§ **TASK OBJECTIVE**
Every line containing the string "questions" is to be copied from the records.

═════ RECORDS FOR PROCESSING ═════

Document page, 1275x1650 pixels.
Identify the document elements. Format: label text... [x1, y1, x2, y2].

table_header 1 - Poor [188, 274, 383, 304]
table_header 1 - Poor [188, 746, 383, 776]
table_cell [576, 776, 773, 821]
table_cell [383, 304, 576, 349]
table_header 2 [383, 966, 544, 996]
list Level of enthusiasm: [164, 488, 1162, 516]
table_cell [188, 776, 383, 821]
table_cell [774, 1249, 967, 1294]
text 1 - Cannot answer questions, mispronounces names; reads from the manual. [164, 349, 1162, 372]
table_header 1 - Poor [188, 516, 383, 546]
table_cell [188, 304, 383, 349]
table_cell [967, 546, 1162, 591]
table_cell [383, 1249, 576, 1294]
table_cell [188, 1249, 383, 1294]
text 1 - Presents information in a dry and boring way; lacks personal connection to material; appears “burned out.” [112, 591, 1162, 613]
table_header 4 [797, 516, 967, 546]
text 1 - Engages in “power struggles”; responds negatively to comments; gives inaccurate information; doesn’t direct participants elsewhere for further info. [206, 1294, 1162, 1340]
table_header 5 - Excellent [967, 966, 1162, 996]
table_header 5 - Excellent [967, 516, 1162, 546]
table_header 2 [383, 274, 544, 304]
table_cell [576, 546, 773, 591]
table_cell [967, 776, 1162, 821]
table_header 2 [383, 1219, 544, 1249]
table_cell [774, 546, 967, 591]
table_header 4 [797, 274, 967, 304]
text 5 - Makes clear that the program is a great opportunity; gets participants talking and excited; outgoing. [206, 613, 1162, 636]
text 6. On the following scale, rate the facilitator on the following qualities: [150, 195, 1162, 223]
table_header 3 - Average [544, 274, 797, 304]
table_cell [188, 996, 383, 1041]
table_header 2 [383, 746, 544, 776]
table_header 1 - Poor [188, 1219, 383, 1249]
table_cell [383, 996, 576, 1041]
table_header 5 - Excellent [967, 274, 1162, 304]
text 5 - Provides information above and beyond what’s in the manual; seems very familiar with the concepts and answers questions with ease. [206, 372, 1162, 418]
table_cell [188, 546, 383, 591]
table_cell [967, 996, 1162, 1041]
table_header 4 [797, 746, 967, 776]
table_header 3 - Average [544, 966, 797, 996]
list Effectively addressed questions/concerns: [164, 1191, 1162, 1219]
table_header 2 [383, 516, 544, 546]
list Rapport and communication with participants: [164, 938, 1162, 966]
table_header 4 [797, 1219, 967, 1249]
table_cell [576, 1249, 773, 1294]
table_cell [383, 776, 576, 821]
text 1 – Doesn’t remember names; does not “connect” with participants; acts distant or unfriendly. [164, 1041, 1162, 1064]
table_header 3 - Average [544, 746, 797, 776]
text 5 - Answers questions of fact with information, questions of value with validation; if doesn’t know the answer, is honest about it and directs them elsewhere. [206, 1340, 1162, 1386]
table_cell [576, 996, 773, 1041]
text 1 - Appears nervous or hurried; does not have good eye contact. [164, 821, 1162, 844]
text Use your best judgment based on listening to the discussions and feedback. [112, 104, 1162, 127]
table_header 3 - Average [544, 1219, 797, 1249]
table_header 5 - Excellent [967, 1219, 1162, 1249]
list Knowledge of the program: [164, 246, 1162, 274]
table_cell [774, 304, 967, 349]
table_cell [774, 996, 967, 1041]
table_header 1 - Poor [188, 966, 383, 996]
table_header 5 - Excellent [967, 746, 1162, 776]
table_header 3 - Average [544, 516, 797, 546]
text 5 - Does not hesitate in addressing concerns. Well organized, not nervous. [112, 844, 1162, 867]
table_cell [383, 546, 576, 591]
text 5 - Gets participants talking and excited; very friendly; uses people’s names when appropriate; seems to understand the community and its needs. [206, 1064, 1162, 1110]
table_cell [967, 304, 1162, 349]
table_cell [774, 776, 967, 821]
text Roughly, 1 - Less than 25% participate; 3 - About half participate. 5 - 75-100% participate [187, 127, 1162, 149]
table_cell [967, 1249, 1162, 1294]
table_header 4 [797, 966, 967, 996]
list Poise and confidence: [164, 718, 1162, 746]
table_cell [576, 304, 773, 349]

═════

§ **RESPONSE**
text 1 - Cannot answer questions, mispronounces names; reads from the manual. [164, 349, 1162, 372]
text 5 - Provides information above and beyond what’s in the manual; seems very familiar with the concepts and answers questions with ease. [206, 372, 1162, 418]
list Effectively addressed questions/concerns: [164, 1191, 1162, 1219]
text 5 - Answers questions of fact with information, questions of value with validation; if doesn’t know the answer, is honest about it and directs them elsewhere. [206, 1340, 1162, 1386]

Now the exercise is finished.